En revanche, on peut identifier des risques majeurs. Le premier est le dépérissement de l’État social par la stratégie dite « starve the beast » (« affamez la bête ») qui vise à réduire les recettes de l’État pour contraindre à une plus faible redistribution devenue incontournable. Ce 9 septembre, Les Échos se réjouissaient que les réformes de 2018 coûtent moins que prévu à l’État. Mais le quotidien se prend les pieds dans les chiffres en prétendant que le coût « n’est que de 2,9 milliards d’euros contre 5,1 milliards d’euros prévus ». En réalité, les 5,1 milliards d’euros ne prenaient pas en compte la hausse de 2 milliards d’euros de la CSG que le chiffre de 2,9 milliards de l’Insee intègre dans le calcul. L’amélioration par rapport à la prévision ne serait donc que de 200 000 euros et ne peut être liée à des effets de comportement qui ne sont pas pris en compte par l’étude.

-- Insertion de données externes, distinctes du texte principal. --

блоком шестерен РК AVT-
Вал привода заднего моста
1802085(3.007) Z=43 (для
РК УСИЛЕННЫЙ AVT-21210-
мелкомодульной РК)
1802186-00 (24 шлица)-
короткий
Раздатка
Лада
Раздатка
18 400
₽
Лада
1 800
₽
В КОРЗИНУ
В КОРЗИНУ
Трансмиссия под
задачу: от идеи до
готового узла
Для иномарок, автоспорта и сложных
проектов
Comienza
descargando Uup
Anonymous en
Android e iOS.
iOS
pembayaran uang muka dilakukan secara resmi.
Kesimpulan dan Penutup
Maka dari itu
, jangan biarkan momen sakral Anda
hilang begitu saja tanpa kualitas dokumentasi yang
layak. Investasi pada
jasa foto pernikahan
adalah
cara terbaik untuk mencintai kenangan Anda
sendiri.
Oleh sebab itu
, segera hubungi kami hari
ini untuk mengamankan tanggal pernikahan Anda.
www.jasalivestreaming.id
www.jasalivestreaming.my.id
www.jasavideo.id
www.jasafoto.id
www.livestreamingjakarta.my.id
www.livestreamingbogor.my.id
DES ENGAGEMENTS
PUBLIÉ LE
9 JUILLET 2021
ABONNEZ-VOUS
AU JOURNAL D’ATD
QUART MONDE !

Bref : « l’effet Laffer » qui veut que la baisse d’un impôt en augmente le rendement ne se vérifie pas et le coût est immense pour les finances publiques. À près de 3 milliards d’euros par an, on aurait eu de quoi financer la moitié du « Ségur de la santé » du plan de relance non pas en une fois, mais dans la durée. Il y a donc bien un risque que ces réformes anti-redistributives se traduisent par une dégradation de l’État social et donc une nouvelle croissance des inégalités.

Le deuxième risque est lié au premier. En favorisant la fiscalité du capital par rapport au travail, on favoriserait les rémunérations par les dividendes plutôt que par le salaire. Outre le fait que la priorité donnée aux dividendes pourrait peser sur l’investissement, il pourrait y avoir un effet de transfert des revenus pour les indépendants vers les dividendes au détriment des salaires. Ce risque, que l’économiste Gabriel Zucman avait identifié fin 2017, est d’ailleurs rappelé par l’étude de l’Insee du 8 septembre. S’il se concrétisait, il viendrait encore réduire les recettes de l’État et de la Sécurité sociale.

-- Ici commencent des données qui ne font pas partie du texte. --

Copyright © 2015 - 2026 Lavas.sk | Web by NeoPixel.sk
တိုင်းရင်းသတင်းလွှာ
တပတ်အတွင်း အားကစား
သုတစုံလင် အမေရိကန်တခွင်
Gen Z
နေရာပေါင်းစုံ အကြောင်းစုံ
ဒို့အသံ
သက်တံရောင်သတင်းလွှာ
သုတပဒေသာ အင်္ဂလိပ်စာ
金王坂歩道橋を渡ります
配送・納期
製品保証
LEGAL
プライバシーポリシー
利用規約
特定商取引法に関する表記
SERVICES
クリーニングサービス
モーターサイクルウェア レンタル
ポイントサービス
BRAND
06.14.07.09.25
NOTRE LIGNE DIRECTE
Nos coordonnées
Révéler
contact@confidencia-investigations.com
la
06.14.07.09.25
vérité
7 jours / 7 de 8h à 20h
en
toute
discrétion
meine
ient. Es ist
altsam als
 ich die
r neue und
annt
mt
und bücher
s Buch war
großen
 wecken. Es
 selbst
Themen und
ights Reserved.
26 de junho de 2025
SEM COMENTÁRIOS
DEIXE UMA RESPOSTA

Globalement, aujourd’hui, les effets constatés de cette réforme et les risques identifiés conduisent à penser que rien en dehors de l’idéologie et de la politique de classe menée par le gouvernement ne permet de défendre la fin de l’ISF et la « flat tax » sur les revenus du capital. Compte tenu des chocs sociaux et économiques que le pays a connus, il est significatif que ces deux réformes restent des lignes rouges défendues bec et ongles par le gouvernement et l’Élysée. Sous le vernis de la communication, il y a donc une politique néolibérale assumée et constante.